> [TASK GOAL]: If a line of the data below holds the word "הרשת", list it.

> [Saved data entries]:
* * * *

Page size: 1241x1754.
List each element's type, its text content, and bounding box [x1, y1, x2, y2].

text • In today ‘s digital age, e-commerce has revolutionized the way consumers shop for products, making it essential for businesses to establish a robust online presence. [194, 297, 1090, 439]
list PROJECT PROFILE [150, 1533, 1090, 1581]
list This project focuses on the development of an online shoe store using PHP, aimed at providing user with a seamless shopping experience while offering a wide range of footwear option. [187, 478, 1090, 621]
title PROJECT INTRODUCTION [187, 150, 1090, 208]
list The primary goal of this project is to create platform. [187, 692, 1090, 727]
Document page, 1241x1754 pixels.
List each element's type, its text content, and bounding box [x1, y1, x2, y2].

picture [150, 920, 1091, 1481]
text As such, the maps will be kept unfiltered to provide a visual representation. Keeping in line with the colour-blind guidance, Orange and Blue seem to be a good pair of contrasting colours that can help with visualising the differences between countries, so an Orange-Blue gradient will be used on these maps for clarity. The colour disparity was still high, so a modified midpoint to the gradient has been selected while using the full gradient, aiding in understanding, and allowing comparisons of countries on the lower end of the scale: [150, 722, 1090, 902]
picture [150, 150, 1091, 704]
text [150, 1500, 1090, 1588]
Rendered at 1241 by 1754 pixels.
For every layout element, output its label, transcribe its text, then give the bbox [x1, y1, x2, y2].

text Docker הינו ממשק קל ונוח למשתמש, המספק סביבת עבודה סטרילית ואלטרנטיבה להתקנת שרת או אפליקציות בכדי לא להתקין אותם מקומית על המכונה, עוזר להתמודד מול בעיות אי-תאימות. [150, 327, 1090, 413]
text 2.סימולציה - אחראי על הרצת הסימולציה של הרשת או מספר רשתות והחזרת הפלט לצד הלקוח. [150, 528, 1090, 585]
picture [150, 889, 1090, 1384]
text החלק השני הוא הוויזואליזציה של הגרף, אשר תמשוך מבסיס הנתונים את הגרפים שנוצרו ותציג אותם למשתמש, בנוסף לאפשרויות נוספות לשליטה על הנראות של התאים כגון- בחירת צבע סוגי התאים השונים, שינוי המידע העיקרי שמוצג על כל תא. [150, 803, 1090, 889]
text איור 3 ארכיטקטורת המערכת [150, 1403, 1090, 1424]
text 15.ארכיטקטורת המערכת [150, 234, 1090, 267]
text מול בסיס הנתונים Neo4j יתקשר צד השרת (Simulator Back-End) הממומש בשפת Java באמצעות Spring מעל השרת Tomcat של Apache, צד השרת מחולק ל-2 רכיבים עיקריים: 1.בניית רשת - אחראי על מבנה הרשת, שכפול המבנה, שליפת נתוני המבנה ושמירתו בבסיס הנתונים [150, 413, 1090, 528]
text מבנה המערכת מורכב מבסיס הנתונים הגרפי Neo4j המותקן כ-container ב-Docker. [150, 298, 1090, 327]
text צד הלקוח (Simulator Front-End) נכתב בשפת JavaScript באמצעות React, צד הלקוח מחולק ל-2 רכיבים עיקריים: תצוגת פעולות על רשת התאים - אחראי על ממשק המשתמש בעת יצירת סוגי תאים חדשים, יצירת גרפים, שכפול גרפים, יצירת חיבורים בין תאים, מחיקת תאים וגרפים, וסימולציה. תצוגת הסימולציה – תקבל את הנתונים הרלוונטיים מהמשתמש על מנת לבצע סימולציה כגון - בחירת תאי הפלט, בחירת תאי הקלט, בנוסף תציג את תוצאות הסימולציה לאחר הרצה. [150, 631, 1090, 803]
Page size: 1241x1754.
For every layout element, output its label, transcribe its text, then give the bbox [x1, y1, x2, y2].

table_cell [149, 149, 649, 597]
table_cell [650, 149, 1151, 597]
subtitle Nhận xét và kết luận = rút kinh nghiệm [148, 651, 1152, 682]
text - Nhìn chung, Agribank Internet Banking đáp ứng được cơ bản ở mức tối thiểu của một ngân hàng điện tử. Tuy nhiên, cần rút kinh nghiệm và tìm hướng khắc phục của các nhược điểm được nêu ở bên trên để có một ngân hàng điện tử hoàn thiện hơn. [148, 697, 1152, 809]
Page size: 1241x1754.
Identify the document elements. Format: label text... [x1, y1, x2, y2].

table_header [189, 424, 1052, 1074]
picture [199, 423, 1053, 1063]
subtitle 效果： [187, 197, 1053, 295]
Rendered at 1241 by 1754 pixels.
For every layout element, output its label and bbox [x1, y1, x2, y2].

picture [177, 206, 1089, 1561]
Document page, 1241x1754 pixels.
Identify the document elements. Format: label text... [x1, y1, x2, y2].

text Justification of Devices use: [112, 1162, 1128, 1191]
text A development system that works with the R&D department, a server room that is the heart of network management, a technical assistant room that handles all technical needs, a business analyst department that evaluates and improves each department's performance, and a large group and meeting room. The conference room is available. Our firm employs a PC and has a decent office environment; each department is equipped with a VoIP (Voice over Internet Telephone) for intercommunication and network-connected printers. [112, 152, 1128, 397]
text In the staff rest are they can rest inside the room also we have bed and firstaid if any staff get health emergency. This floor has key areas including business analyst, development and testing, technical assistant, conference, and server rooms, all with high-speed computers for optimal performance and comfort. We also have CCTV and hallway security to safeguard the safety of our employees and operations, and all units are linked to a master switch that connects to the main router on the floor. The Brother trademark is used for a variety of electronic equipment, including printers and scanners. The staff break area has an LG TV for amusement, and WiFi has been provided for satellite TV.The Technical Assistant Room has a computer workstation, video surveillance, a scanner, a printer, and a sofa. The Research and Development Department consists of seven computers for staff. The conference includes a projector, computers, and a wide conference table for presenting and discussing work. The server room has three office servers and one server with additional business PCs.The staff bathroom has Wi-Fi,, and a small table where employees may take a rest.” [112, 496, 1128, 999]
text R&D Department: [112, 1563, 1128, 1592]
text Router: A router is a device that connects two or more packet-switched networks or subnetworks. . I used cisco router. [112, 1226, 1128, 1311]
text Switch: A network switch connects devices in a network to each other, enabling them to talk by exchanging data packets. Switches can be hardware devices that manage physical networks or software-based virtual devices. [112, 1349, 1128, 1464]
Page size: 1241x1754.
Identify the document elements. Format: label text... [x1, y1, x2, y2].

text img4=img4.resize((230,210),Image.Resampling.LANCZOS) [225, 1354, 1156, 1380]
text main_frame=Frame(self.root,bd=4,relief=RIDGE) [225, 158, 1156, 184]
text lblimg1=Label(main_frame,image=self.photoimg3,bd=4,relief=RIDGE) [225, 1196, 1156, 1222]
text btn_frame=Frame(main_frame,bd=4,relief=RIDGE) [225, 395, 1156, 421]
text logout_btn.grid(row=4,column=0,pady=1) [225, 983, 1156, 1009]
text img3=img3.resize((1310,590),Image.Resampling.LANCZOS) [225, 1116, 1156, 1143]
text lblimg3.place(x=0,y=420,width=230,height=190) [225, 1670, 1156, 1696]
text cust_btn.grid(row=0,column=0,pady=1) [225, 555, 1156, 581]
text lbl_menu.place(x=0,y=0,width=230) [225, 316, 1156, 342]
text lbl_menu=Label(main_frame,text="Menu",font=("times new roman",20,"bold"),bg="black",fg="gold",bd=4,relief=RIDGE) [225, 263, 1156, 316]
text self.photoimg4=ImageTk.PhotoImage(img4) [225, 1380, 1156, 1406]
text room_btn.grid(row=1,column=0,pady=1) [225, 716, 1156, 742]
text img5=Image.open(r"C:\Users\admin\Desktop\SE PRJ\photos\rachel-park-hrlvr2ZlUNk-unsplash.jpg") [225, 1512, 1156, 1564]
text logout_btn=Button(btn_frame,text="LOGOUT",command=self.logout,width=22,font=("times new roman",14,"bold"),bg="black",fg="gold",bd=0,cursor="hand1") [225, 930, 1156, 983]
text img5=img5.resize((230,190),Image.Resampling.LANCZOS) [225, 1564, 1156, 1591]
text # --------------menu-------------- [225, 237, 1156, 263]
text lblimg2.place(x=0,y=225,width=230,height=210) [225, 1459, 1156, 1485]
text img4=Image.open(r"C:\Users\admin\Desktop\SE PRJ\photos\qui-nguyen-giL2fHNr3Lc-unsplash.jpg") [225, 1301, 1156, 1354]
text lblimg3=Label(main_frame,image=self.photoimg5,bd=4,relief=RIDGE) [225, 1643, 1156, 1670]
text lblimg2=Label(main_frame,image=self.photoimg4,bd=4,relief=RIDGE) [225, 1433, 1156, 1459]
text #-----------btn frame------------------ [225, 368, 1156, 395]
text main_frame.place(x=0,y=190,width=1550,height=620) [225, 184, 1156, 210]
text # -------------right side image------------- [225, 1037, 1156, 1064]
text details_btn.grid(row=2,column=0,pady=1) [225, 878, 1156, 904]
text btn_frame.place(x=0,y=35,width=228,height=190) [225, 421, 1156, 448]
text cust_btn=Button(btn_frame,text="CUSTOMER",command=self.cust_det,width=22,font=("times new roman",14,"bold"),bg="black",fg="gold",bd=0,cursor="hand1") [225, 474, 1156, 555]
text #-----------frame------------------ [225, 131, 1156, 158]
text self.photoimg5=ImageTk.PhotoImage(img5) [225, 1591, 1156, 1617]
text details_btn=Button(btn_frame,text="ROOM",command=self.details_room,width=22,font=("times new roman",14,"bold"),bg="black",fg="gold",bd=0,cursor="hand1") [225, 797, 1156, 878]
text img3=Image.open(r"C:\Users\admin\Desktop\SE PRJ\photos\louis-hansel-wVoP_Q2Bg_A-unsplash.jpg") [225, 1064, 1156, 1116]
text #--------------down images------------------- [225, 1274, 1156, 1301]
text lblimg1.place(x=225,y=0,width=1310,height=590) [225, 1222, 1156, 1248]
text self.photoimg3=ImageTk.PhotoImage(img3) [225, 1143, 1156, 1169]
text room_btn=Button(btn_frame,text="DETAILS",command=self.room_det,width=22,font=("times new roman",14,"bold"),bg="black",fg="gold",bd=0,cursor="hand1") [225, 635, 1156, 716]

* * * *

> [EXERCISE OUTPUT]:
text 2.סימולציה - אחראי על הרצת הסימולציה של הרשת או מספר רשתות והחזרת הפלט לצד הלקוח. [150, 528, 1090, 585]
text מול בסיס הנתונים Neo4j יתקשר צד השרת (Simulator Back-End) הממומש בשפת Java באמצעות Spring מעל השרת Tomcat של Apache, צד השרת מחולק ל-2 רכיבים עיקריים: 1.בניית רשת - אחראי על מבנה הרשת, שכפול המבנה, שליפת נתוני המבנה ושמירתו בבסיס הנתונים [150, 413, 1090, 528]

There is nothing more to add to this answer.